Can the IRS take my house if l owe back taxes?

The IRS can seize just about anything you own-including your home and pension plans. There is a list of items exempt by federal law from IRS seizures, but it is hardly generous, and it doesn't include your residence. Moreover, state homestead-protection laws don't apply to the IRS. With that said, the good news is that the federal Taxpayer Bill of Rights discourages the IRS from taking homes of people who owe back taxes. In addition, the IRS doesn't like the negative publicity generated when it takes a home, unless of course it is the home of a notorious public enemy.

Nevertheless, if the IRS collection division has tried-and failed-to get any cooperation from a tax debtor (for example, if the debtor has not answered correspondence or returned phone calls, or has made threats, lied about income, or hidden assets), the IRS may go after a residence as a last resort.

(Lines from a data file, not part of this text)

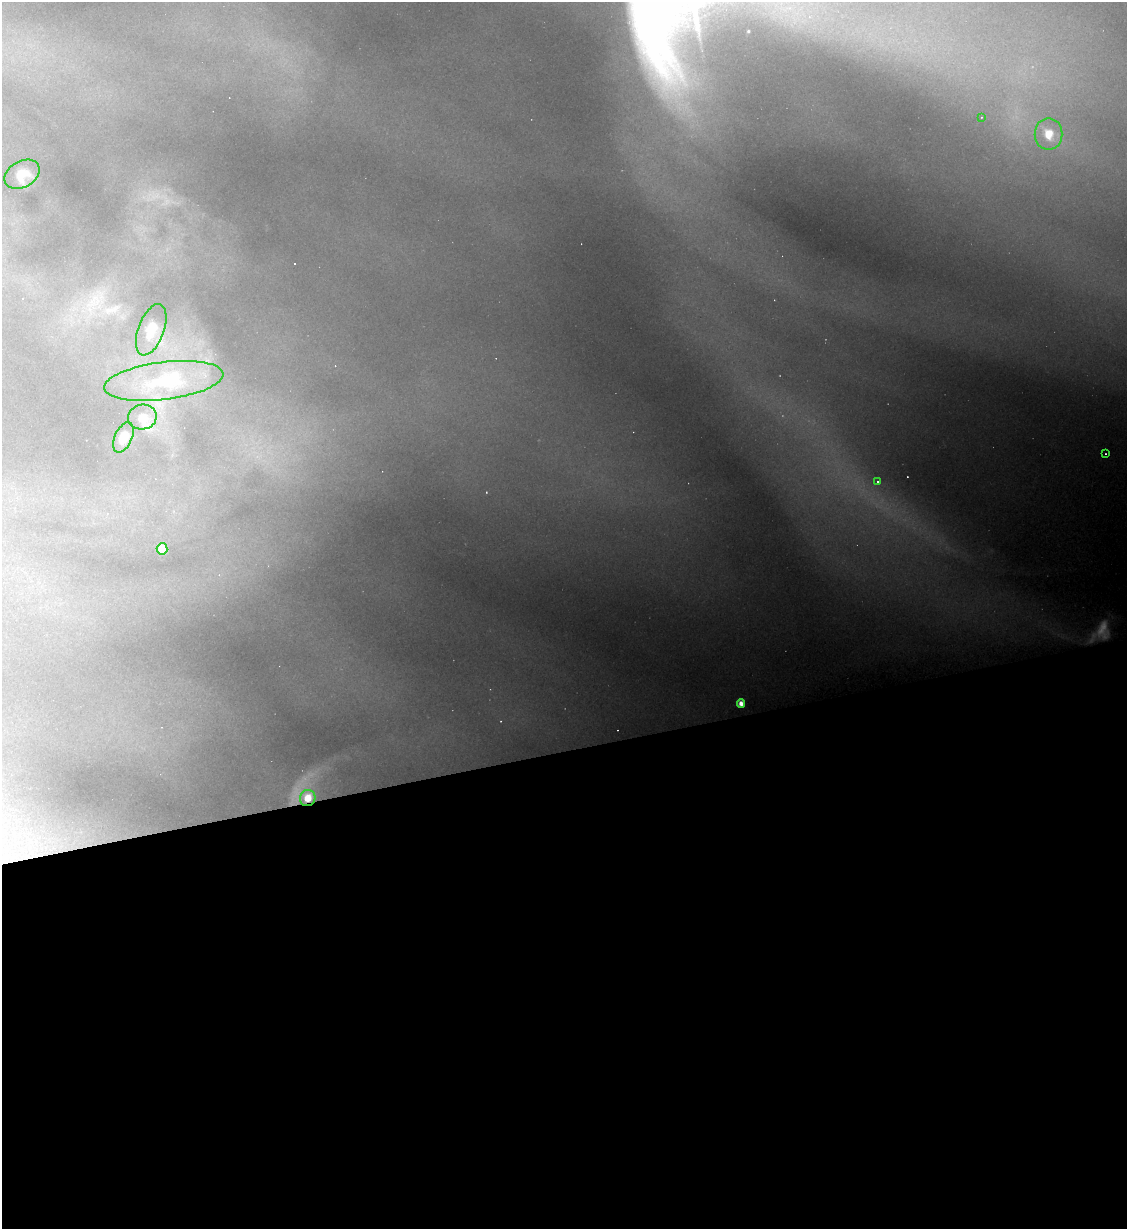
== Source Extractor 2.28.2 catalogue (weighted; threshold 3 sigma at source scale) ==
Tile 15 of 4 x 4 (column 3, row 4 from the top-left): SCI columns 2499-3623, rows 1-1227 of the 4885 x 4907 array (HDU 1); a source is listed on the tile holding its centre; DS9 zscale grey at full resolution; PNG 1129 x 1231 px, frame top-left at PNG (2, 2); each listed source drawn as its Kron ellipse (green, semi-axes under 4 px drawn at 4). Shown black and unused: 39% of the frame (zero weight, under 2 of 3 exposures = <1% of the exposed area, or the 3 px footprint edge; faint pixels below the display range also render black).
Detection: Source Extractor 2.28.2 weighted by HDU 2 'WHT'; one run over the whole footprint, this tile lists its part. Background 1.16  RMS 0.044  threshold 0.197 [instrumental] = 3 sigma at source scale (4.5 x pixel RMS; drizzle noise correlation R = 1.50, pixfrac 1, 0.05/0.05 arcsec/px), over >= 5 px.
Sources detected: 17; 1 too faint to see at this stretch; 4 cosmic-ray / hot-pixel residue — neither listed nor drawn; the other 12 listed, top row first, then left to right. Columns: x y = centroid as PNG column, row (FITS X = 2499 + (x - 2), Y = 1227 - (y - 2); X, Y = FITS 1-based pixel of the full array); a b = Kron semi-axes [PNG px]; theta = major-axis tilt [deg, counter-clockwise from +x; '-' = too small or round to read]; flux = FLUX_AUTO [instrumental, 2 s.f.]
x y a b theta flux
981 117 3 2 - 2.8
1049 134 16 14 -90 73
22 174 19 13 30 67
151 330 27 13 70 82
164 381 60 19 7 270
142 417 14 12 13 44
123 437 16 8 66 40
1105 454 2 2 - 3.5
877 482 4 4 - 6.7
162 549 6 5 - 74
741 703 4 4 - 22
308 798 8 7 - 67
Overlapping masked pixels (flux is a lower limit): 1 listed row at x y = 308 798
Unlisted compact peaks at least as high as the median listed source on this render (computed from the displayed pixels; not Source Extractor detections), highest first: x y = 907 477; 617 730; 486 492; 501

An IRS tax collector can't make the decision on his or her own-it must come from top IRS personnel.

If the IRS lets you know that it plans to take your house, your Congress person may be able to intervene and put some pressure on the IRS to stop the seizure. And if the seizure would add you and your family to the ranks of the homeless, you can plead that the seizure would create a substantial hardship.

In the unhappy event the IRS does seize your home, all may not be lost. The IRS must sell the home at public auction, usually held about 45 days after the seizure. 'Then, the high bidder at auction must wait 180 days to get clear title. In this interim period, you have the right to redeem (buy back) the home by coming up with the bid price plus interest.